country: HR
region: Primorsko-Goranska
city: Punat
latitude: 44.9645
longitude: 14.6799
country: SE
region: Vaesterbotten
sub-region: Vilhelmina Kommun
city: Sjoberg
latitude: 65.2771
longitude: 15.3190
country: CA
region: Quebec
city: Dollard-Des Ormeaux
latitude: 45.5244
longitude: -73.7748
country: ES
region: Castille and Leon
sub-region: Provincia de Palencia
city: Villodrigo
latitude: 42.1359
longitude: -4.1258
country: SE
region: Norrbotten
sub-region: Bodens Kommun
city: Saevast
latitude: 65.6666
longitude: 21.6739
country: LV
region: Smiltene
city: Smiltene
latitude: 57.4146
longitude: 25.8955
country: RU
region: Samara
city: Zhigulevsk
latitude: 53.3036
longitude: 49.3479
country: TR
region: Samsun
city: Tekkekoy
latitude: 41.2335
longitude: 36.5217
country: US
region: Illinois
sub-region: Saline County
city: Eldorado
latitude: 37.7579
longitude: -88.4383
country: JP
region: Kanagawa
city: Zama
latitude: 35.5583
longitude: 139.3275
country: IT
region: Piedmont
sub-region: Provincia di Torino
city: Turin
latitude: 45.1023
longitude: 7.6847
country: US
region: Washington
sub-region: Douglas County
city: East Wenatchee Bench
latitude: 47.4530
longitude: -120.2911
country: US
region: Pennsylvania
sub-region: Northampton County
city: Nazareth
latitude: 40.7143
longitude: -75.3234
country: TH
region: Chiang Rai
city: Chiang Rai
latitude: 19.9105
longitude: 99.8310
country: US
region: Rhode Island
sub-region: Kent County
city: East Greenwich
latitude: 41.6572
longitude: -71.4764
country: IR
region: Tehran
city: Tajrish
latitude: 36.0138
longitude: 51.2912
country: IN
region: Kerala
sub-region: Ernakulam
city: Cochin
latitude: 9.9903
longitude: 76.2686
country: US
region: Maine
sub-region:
━━━━━━━━━━
* [Task goal]:
Rewrite all the records above, changing every "city" to "locality" and keeping everything else the same.

* [Output below]:
country: HR
region: Primorsko-Goranska
locality: Punat
latitude: 44.9645
longitude: 14.6799
country: SE
region: Vaesterbotten
sub-region: Vilhelmina Kommun
locality: Sjoberg
latitude: 65.2771
longitude: 15.3190
country: CA
region: Quebec
locality: Dollard-Des Ormeaux
latitude: 45.5244
longitude: -73.7748
country: ES
region: Castille and Leon
sub-region: Provincia de Palencia
locality: Villodrigo
latitude: 42.1359
longitude: -4.1258
country: SE
region: Norrbotten
sub-region: Bodens Kommun
locality: Saevast
latitude: 65.6666
longitude: 21.6739
country: LV
region: Smiltene
locality: Smiltene
latitude: 57.4146
longitude: 25.8955
country: RU
region: Samara
locality: Zhigulevsk
latitude: 53.3036
longitude: 49.3479
country: TR
region: Samsun
locality: Tekkekoy
latitude: 41.2335
longitude: 36.5217
country: US
region: Illinois
sub-region: Saline County
locality: Eldorado
latitude: 37.7579
longitude: -88.4383
country: JP
region: Kanagawa
locality: Zama
latitude: 35.5583
longitude: 139.3275
country: IT
region: Piedmont
sub-region: Provincia di Torino
locality: Turin
latitude: 45.1023
longitude: 7.6847
country: US
region: Washington
sub-region: Douglas County
locality: East Wenatchee Bench
latitude: 47.4530
longitude: -120.2911
country: US
region: Pennsylvania
sub-region: Northampton County
locality: Nazareth
latitude: 40.7143
longitude: -75.3234
country: TH
region: Chiang Rai
locality: Chiang Rai
latitude: 19.9105
longitude: 99.8310
country: US
region: Rhode Island
sub-region: Kent County
locality: East Greenwich
latitude: 41.6572
longitude: -71.4764
country: IR
region: Tehran
locality: Tajrish
latitude: 36.0138
longitude: 51.2912
country: IN
region: Kerala
sub-region: Ernakulam
locality: Cochin
latitude: 9.9903
longitude: 76.2686
country: US
region: Maine
sub-region:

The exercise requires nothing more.